Cherie is a 42-year-old physiotherapist who presents with a week of sudden onset of large red to brown skin lesions, associated with some blistering, on the lower limbs. These are itchy and burning at times.
The lesions initially appeared on her right foot, then progressed to her right thigh. Four days before the rash developed, Cherie had completed a course of norfloxacin for travellers’ diarrhoea, following a recent holiday in South-East Asia.
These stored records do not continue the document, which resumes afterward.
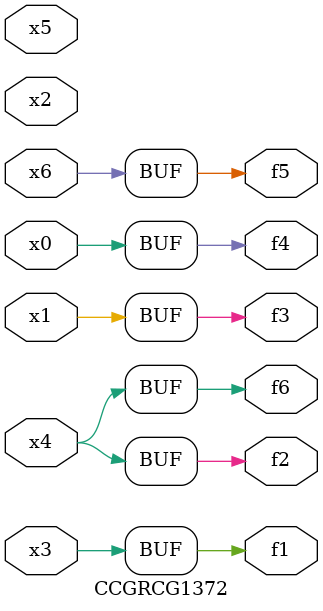
<source format=v>
module CCGRCG1372(
	input x0, x1, x2, x3, x4, x5, x6,
	output f1, f2, f3, f4, f5, f6
);
	assign f1 = x3;
	assign f2 = x4;
	assign f3 = x1;
	assign f4 = x0;
	assign f5 = x6;
	assign f6 = x4;
endmodule

</source>
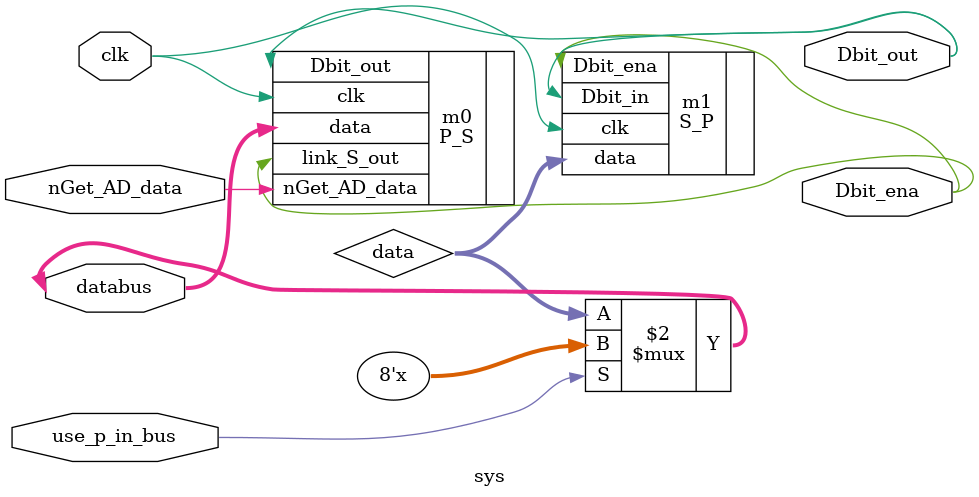
<source format=v>
`include "./P_S.v"
`include "./S_P.v"

module sys(databus,use_p_in_bus,Dbit_out,Dbit_ena,nGet_AD_data,clk);

input nGet_AD_data;
input use_p_in_bus;
input clk;
inout [7:0] databus;
output Dbit_out;
output Dbit_ena;

wire clk;
wire nGet_AD_data;
wire Dbit_out;
wire Dbit_ena;
wire[7:0] data;

assign databus = (!use_p_in_bus)?data:8'bzzzz_zzzz;

P_S m0(.Dbit_out(Dbit_out),.link_S_out(Dbit_ena),.data(databus),.nGet_AD_data(nGet_AD_data),.clk(clk));
S_P m1(.data(data),.Dbit_in(Dbit_out),.Dbit_ena(Dbit_ena),.clk(clk));

endmodule

</source>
Apart from the rash, she feels well and the gastroenteritis has resolved. She has no medical history of note, no known allergies, and takes no medications.
On examination, vital signs are normal. There are multiple hyperpigmented, non-tender, non-indurated macular lesions on the right leg and thigh (pictured).
What is the most likely diagnosis?
Correct!
The history is most consistent with a bullous fixed drug eruption (FDE) secondary to quinolone use. Cutaneous reactions affect 2-3% of patients taking medication, though exanthematous eruptions are more common than FDEs, which have an estimated prevalence of 0.003%.
FDE is a delayed type IV hypersensitivity reaction. Oral antimicrobials and NSAIDs are the most commonly implicated agents. Cases have also been reported associated with paracetamol, carbamazepine, benzodiazepines, calcium channel blockers, ACE-I, omeprazole and following vaccinations.
FDEs may be localised or generalised, though tend to be solitary or occur in small groups. They appear as well-demarcated, dusky red to brown lesions, but can present with varying morphology, including bullous, linear and non-pigmented lesions. These may be otherwise asymptomatic or be associated with pain or itch.
Lesions heal with scarring or hyperpigmentation and may recur at the same site on re-exposure. Unlike other drug reactions, the patient is systemically well.
Diagnosis is usually clinical, with a skin biopsy indicated in cases of diagnostic uncertainty. Management involves withdrawal of the offending agent followed by avoidance in future. Topical steroids and antihistamines may be of benefit for those who are symptomatic.
Immunobullous diseases, such as bullous pemphigoid and Stevens-Johnson syndrome, typically present with extensive involvement and systemic features. The non-dermatomal distribution and pattern of the rash are not consistent with typical herpes zoster.